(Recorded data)
- - - - -

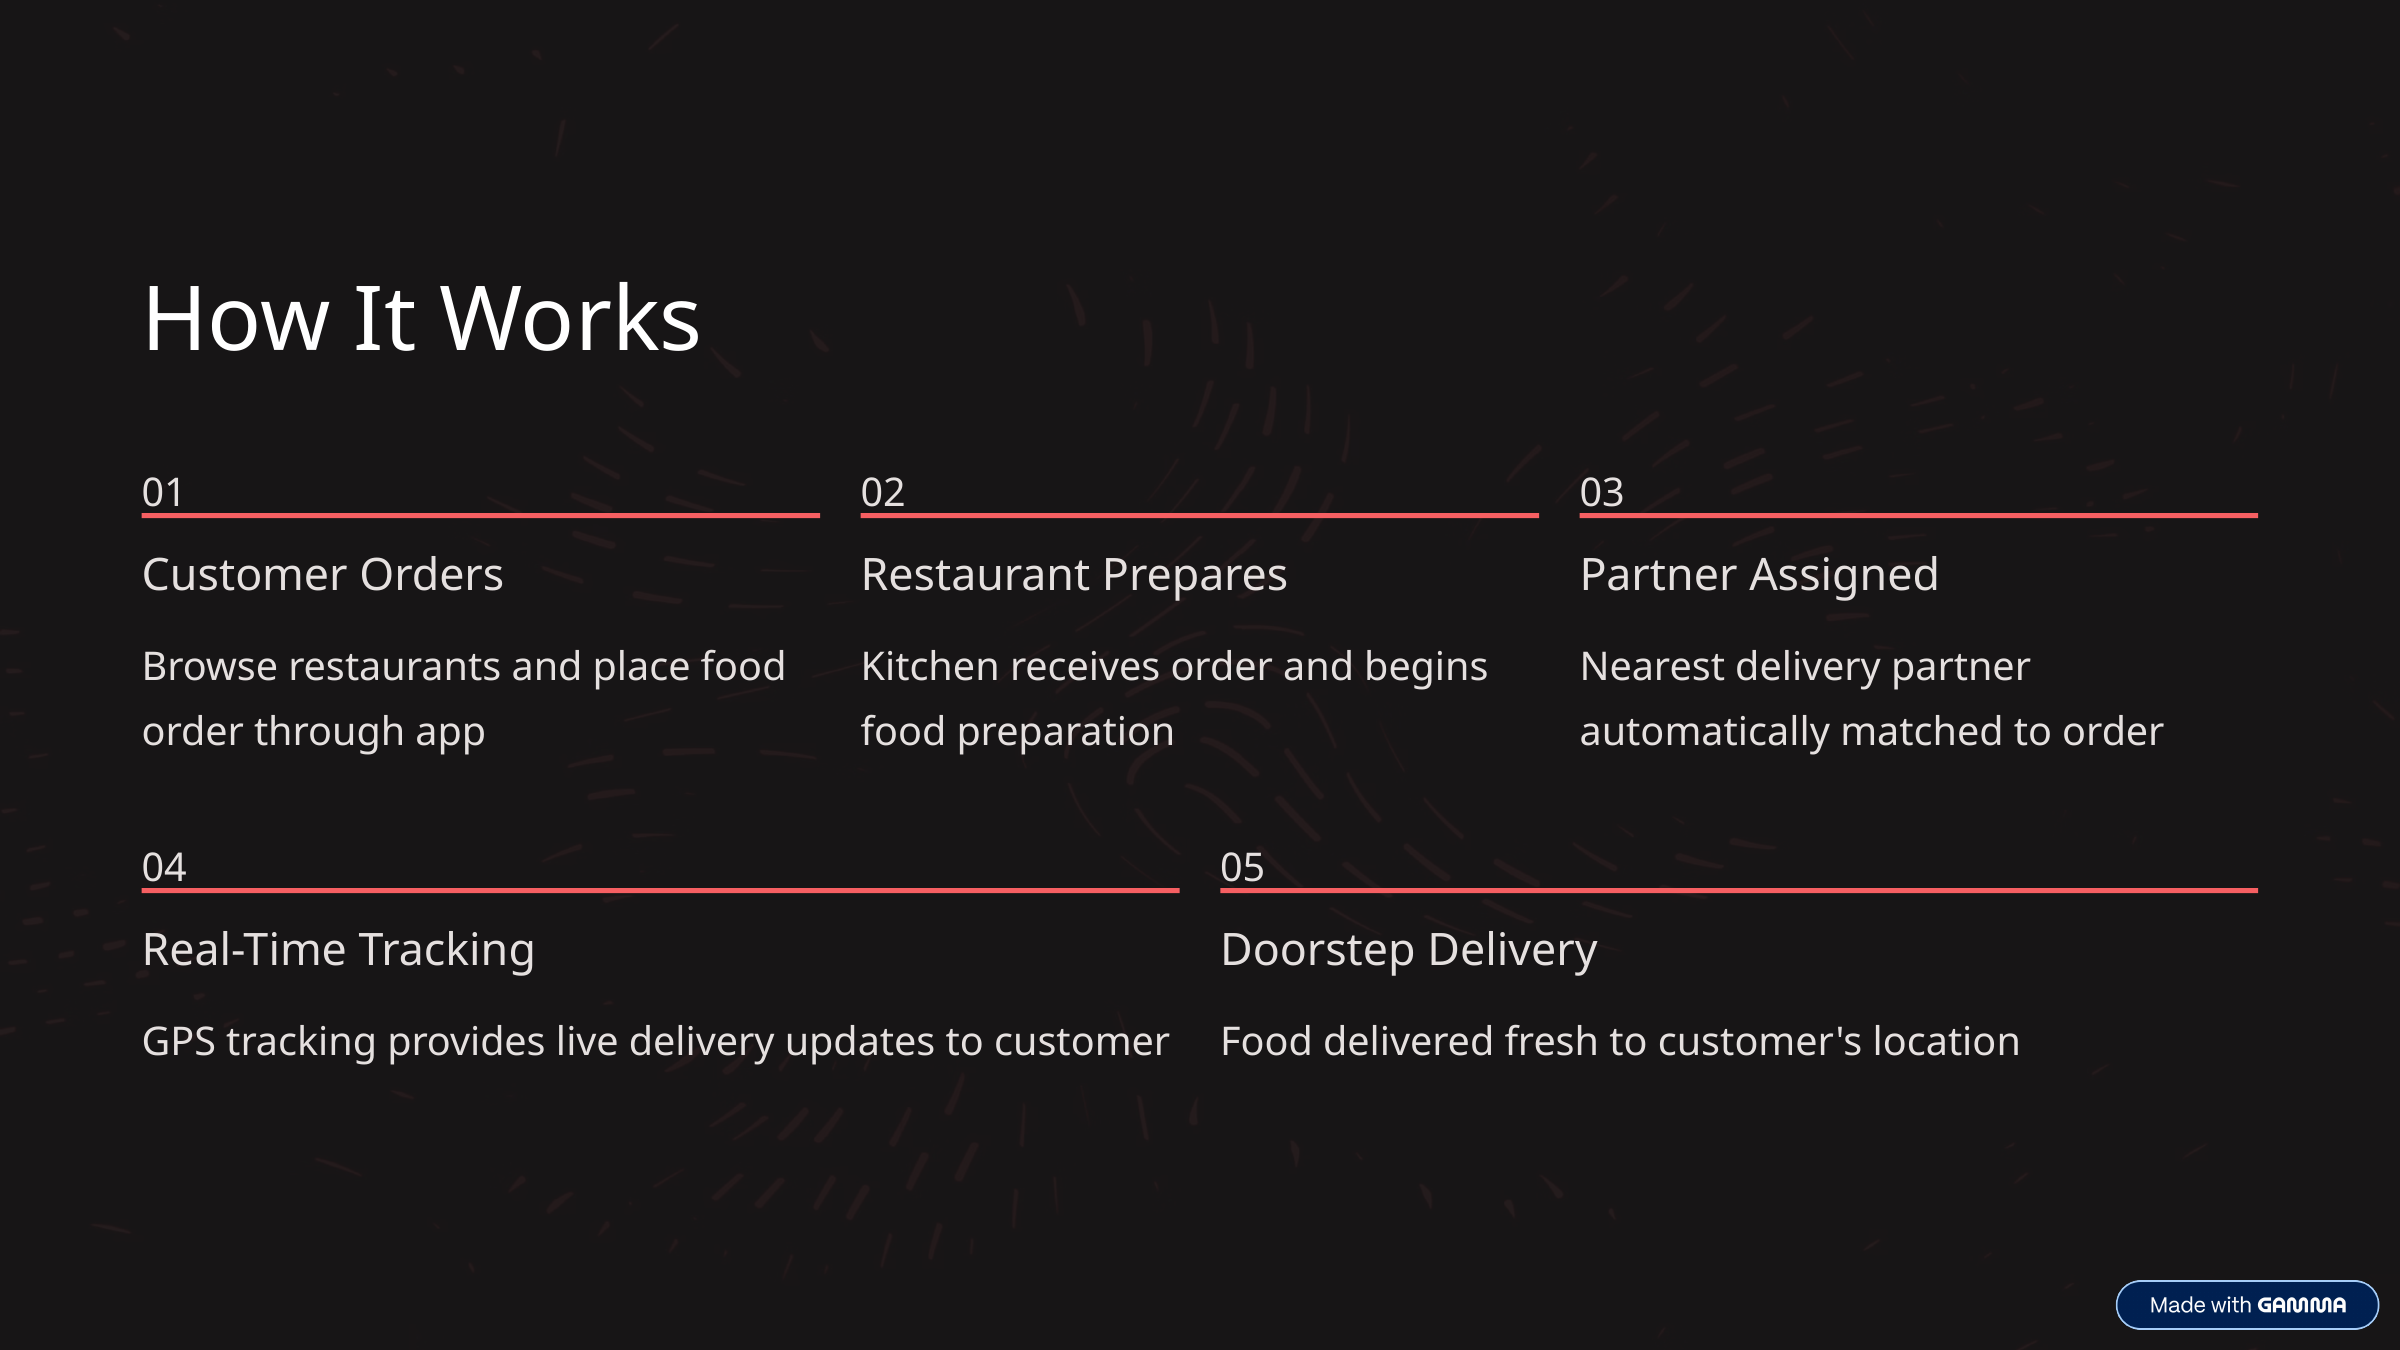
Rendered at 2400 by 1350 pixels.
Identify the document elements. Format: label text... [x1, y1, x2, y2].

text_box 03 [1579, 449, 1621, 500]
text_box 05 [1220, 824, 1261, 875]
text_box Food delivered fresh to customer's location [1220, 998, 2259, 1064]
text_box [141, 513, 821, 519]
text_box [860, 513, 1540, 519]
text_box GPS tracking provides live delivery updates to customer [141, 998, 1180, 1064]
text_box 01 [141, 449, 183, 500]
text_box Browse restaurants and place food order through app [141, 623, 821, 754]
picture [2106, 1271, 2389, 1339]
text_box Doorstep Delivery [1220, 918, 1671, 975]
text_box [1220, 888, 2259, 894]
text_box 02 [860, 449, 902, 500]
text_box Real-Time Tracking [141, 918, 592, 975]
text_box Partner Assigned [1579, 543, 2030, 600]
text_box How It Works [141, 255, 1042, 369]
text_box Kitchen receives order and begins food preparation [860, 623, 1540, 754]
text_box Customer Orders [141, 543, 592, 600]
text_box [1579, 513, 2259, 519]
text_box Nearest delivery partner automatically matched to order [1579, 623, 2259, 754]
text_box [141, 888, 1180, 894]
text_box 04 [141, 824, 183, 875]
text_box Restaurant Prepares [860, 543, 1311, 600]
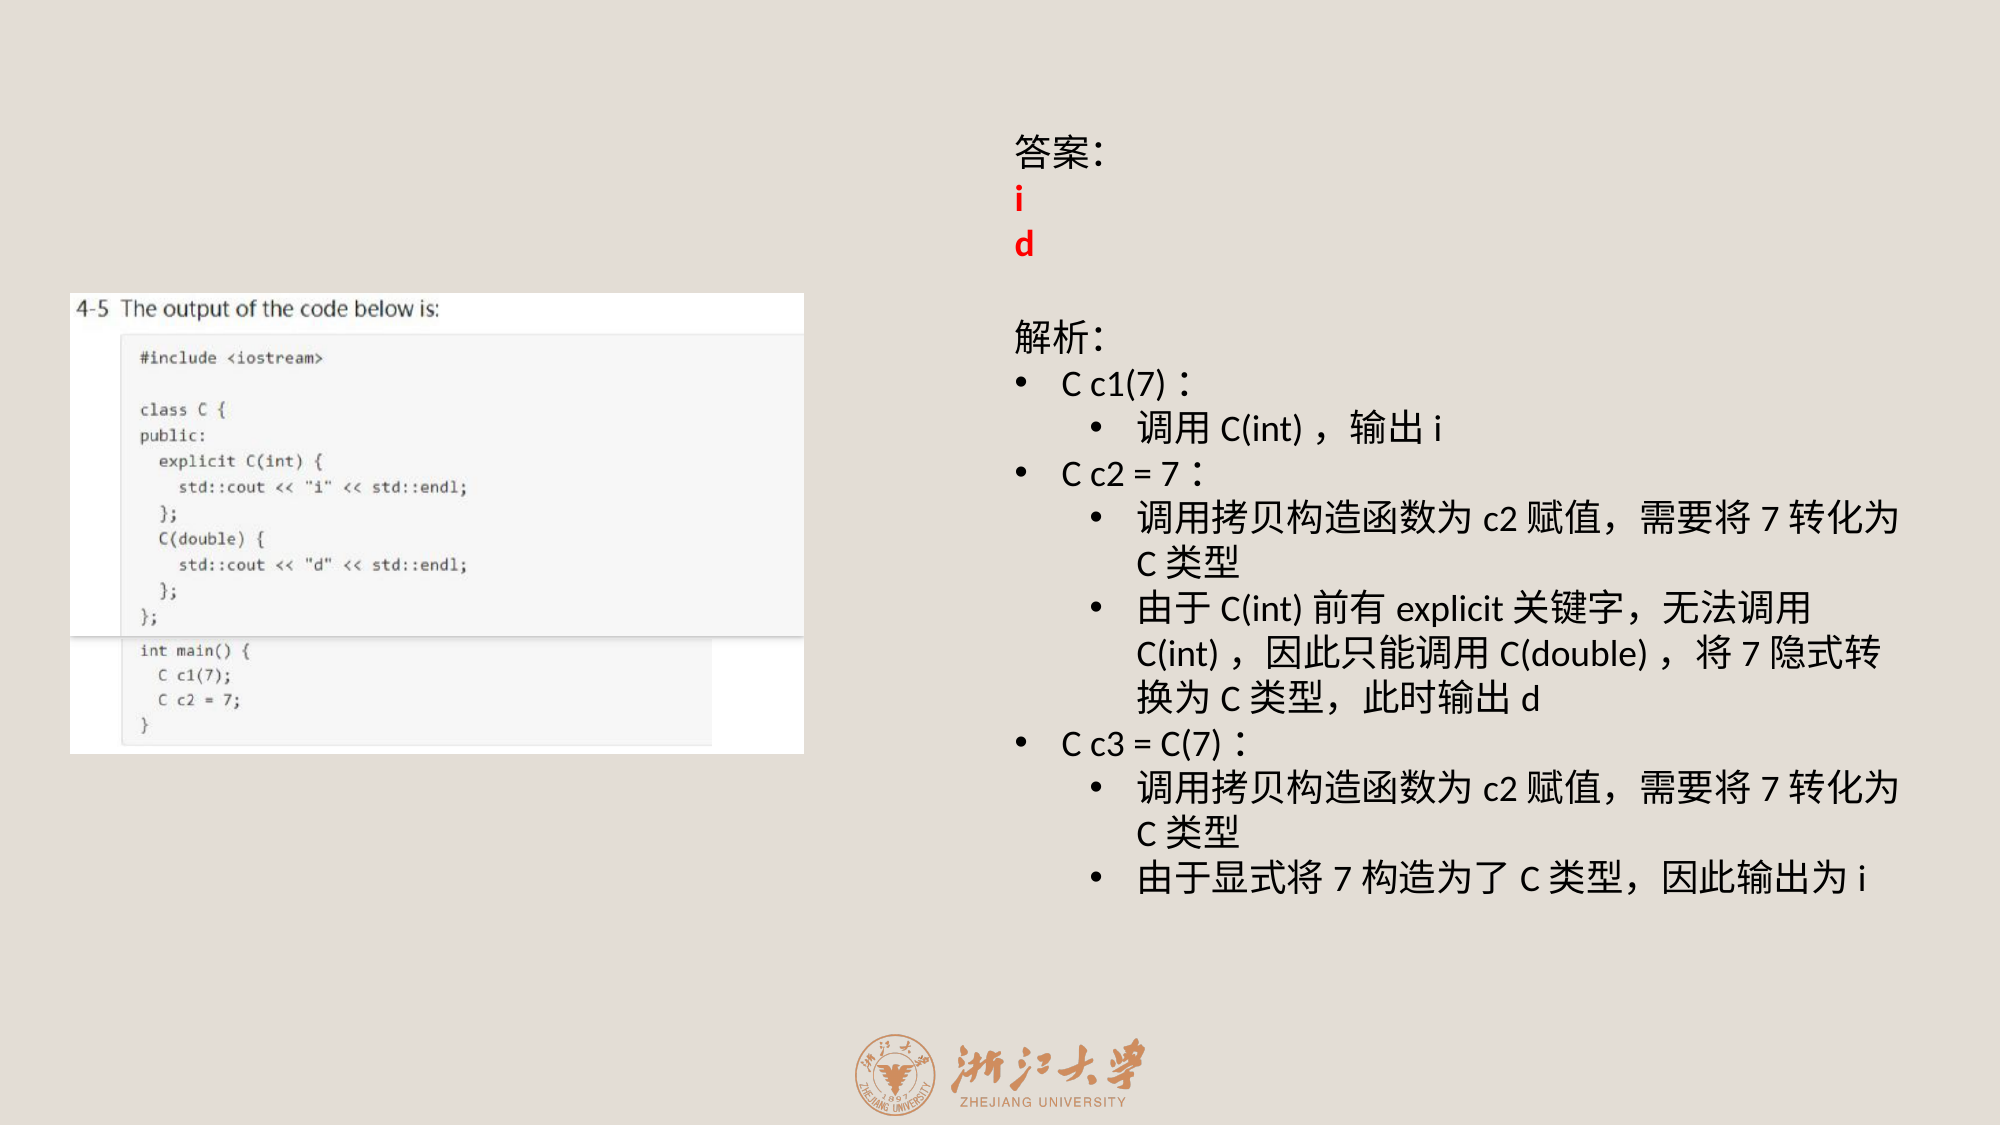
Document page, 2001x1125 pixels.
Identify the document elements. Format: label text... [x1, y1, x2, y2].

- - - - -

What to produce: Where does the string "pixels" occur in the data above? Copy every line that holds it.

Exercise response:
Rendered at 2400 by 1350 pixels.
Document page, 2001x1125 pixels.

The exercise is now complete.